Tomorrow morning, thousands of adventurous (or phenomenally stupid) young men from around the world will run with the bulls in the streets of Pamplona.

I was one of those adventurous (let’s be honest — phenomenally stupid) young men once (see “¡Viva San Fermin!“). Though it was over a decade ago, I remember it like it was yesterday.

Lest I get teary-eyed, I’ll cut the nostalgia short. Today, we’re going to focus on a very different “running of the bulls.” Among individual investors, it seems there is nary a bull to be found these days. According to the latest American Association of Individual Investors (“AAII”) Sentiment Survey, there are fewer bulls today than at any time since the 2008 meltdown:

The AAII survey measures the percentage of individual investors who are bullish, bearish, and neutral on the stock market for the next six months. To smooth out the noise a little, I used an 8-week moving average. And as you can see, bullishness is currently at lows you might normally associate with panic bottoms.
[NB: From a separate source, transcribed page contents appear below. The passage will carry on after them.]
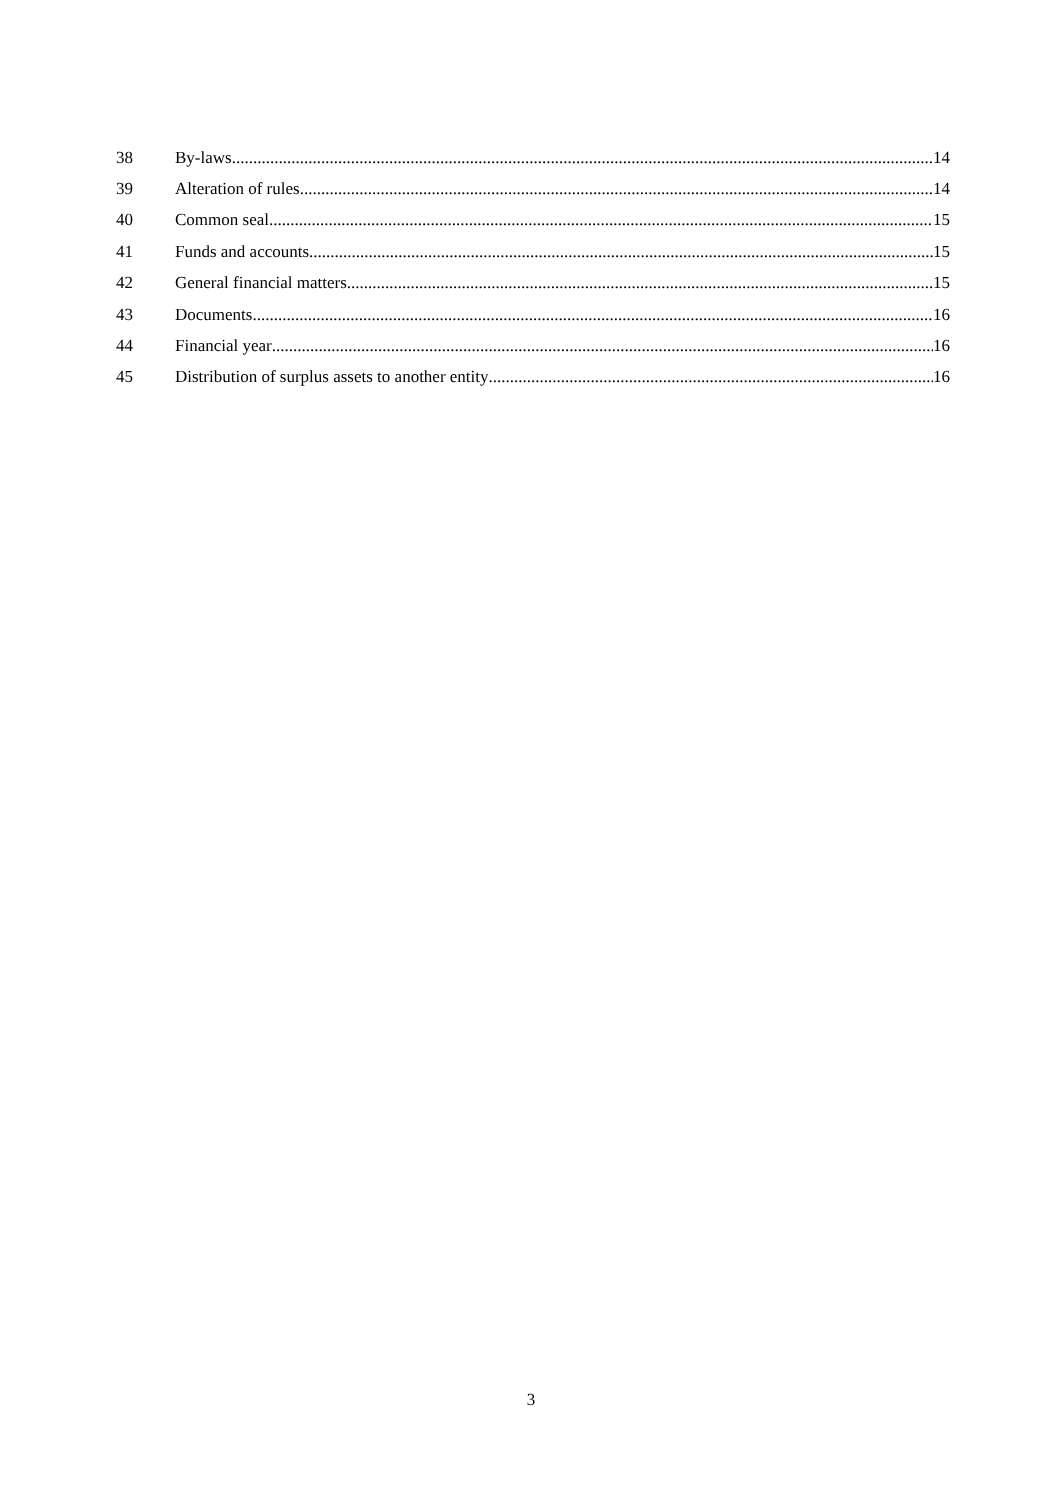38 By-laws 14
39 Alteration of rules 14
40 Common seal 15
41 Funds and accounts 15
42 General financial matters 15
43 Documents 16
44 Financial year 16
45 Distribution of surplus assets to another entity 16
3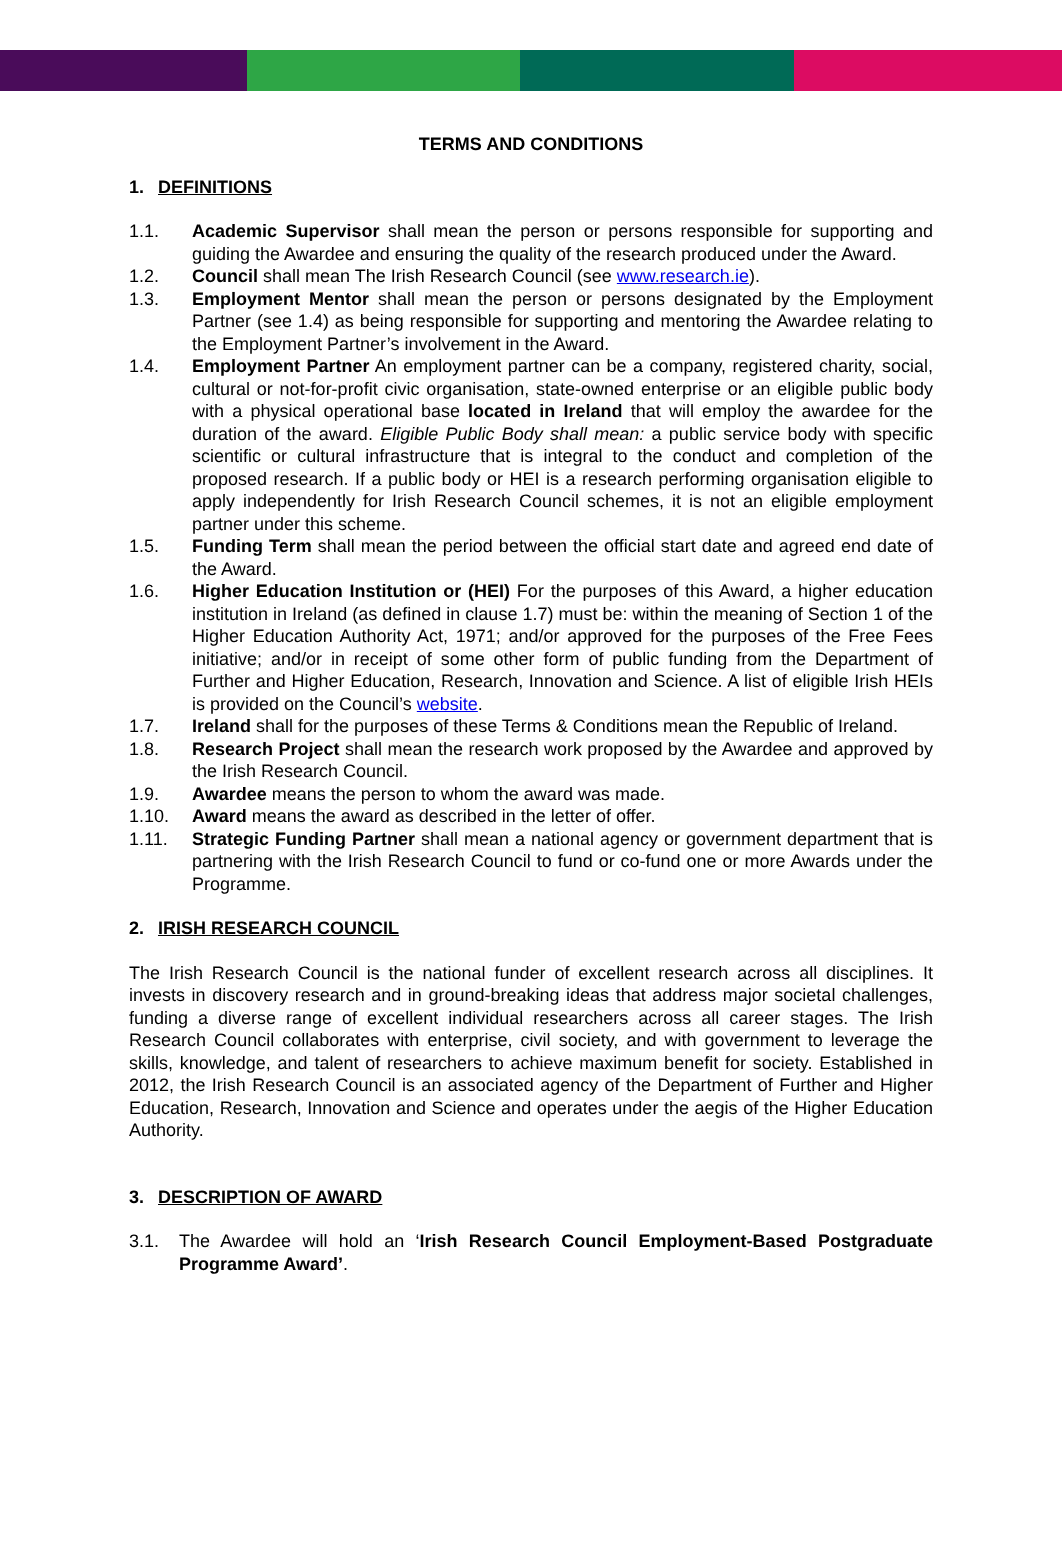TERMS AND CONDITIONS
1. DEFINITIONS
1.1. Academic Supervisor shall mean the person or persons responsible for supporting and guiding the Awardee and ensuring the quality of the research produced under the Award.
1.2. Council shall mean The Irish Research Council (see www.research.ie).
1.3. Employment Mentor shall mean the person or persons designated by the Employment Partner (see 1.4) as being responsible for supporting and mentoring the Awardee relating to the Employment Partner’s involvement in the Award.
1.4. Employment Partner An employment partner can be a company, registered charity, social, cultural or not-for-profit civic organisation, state-owned enterprise or an eligible public body with a physical operational base located in Ireland that will employ the awardee for the duration of the award. Eligible Public Body shall mean: a public service body with specific scientific or cultural infrastructure that is integral to the conduct and completion of the proposed research. If a public body or HEI is a research performing organisation eligible to apply independently for Irish Research Council schemes, it is not an eligible employment partner under this scheme.
1.5. Funding Term shall mean the period between the official start date and agreed end date of the Award.
1.6. Higher Education Institution or (HEI) For the purposes of this Award, a higher education institution in Ireland (as defined in clause 1.7) must be: within the meaning of Section 1 of the Higher Education Authority Act, 1971; and/or approved for the purposes of the Free Fees initiative; and/or in receipt of some other form of public funding from the Department of Further and Higher Education, Research, Innovation and Science. A list of eligible Irish HEIs is provided on the Council’s website.
1.7. Ireland shall for the purposes of these Terms & Conditions mean the Republic of Ireland.
1.8. Research Project shall mean the research work proposed by the Awardee and approved by the Irish Research Council.
1.9. Awardee means the person to whom the award was made.
1.10. Award means the award as described in the letter of offer.
1.11. Strategic Funding Partner shall mean a national agency or government department that is partnering with the Irish Research Council to fund or co-fund one or more Awards under the Programme.
2. IRISH RESEARCH COUNCIL
The Irish Research Council is the national funder of excellent research across all disciplines. It invests in discovery research and in ground-breaking ideas that address major societal challenges, funding a diverse range of excellent individual researchers across all career stages. The Irish Research Council collaborates with enterprise, civil society, and with government to leverage the skills, knowledge, and talent of researchers to achieve maximum benefit for society. Established in 2012, the Irish Research Council is an associated agency of the Department of Further and Higher Education, Research, Innovation and Science and operates under the aegis of the Higher Education Authority.
3. DESCRIPTION OF AWARD
3.1. The Awardee will hold an ‘Irish Research Council Employment-Based Postgraduate Programme Award’.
The weekly reading shows that just 22.6% of individual investors are bullish about the market over the next six months. To give a little long-term perspective, the long-term average bullishness reading is 38.8%.

While it has become cliche to call this “the most hated bull market in history,” at least by this metric it would seem like an accurate statement.

The AAII Sentiment Survey is viewed by many as a contrarian indicator. Like most measures that depend on investor psychology, it is noisy and doesn’t always give clear signals. But the takeaway here is that the bull market probably has a little longer to run. Yes, stocks are very expensive at these levels and probably won’t offer much in the way of returns over the next 8-10 years. But that doesn’t mean the market can’t continue to drift higher for the next several months.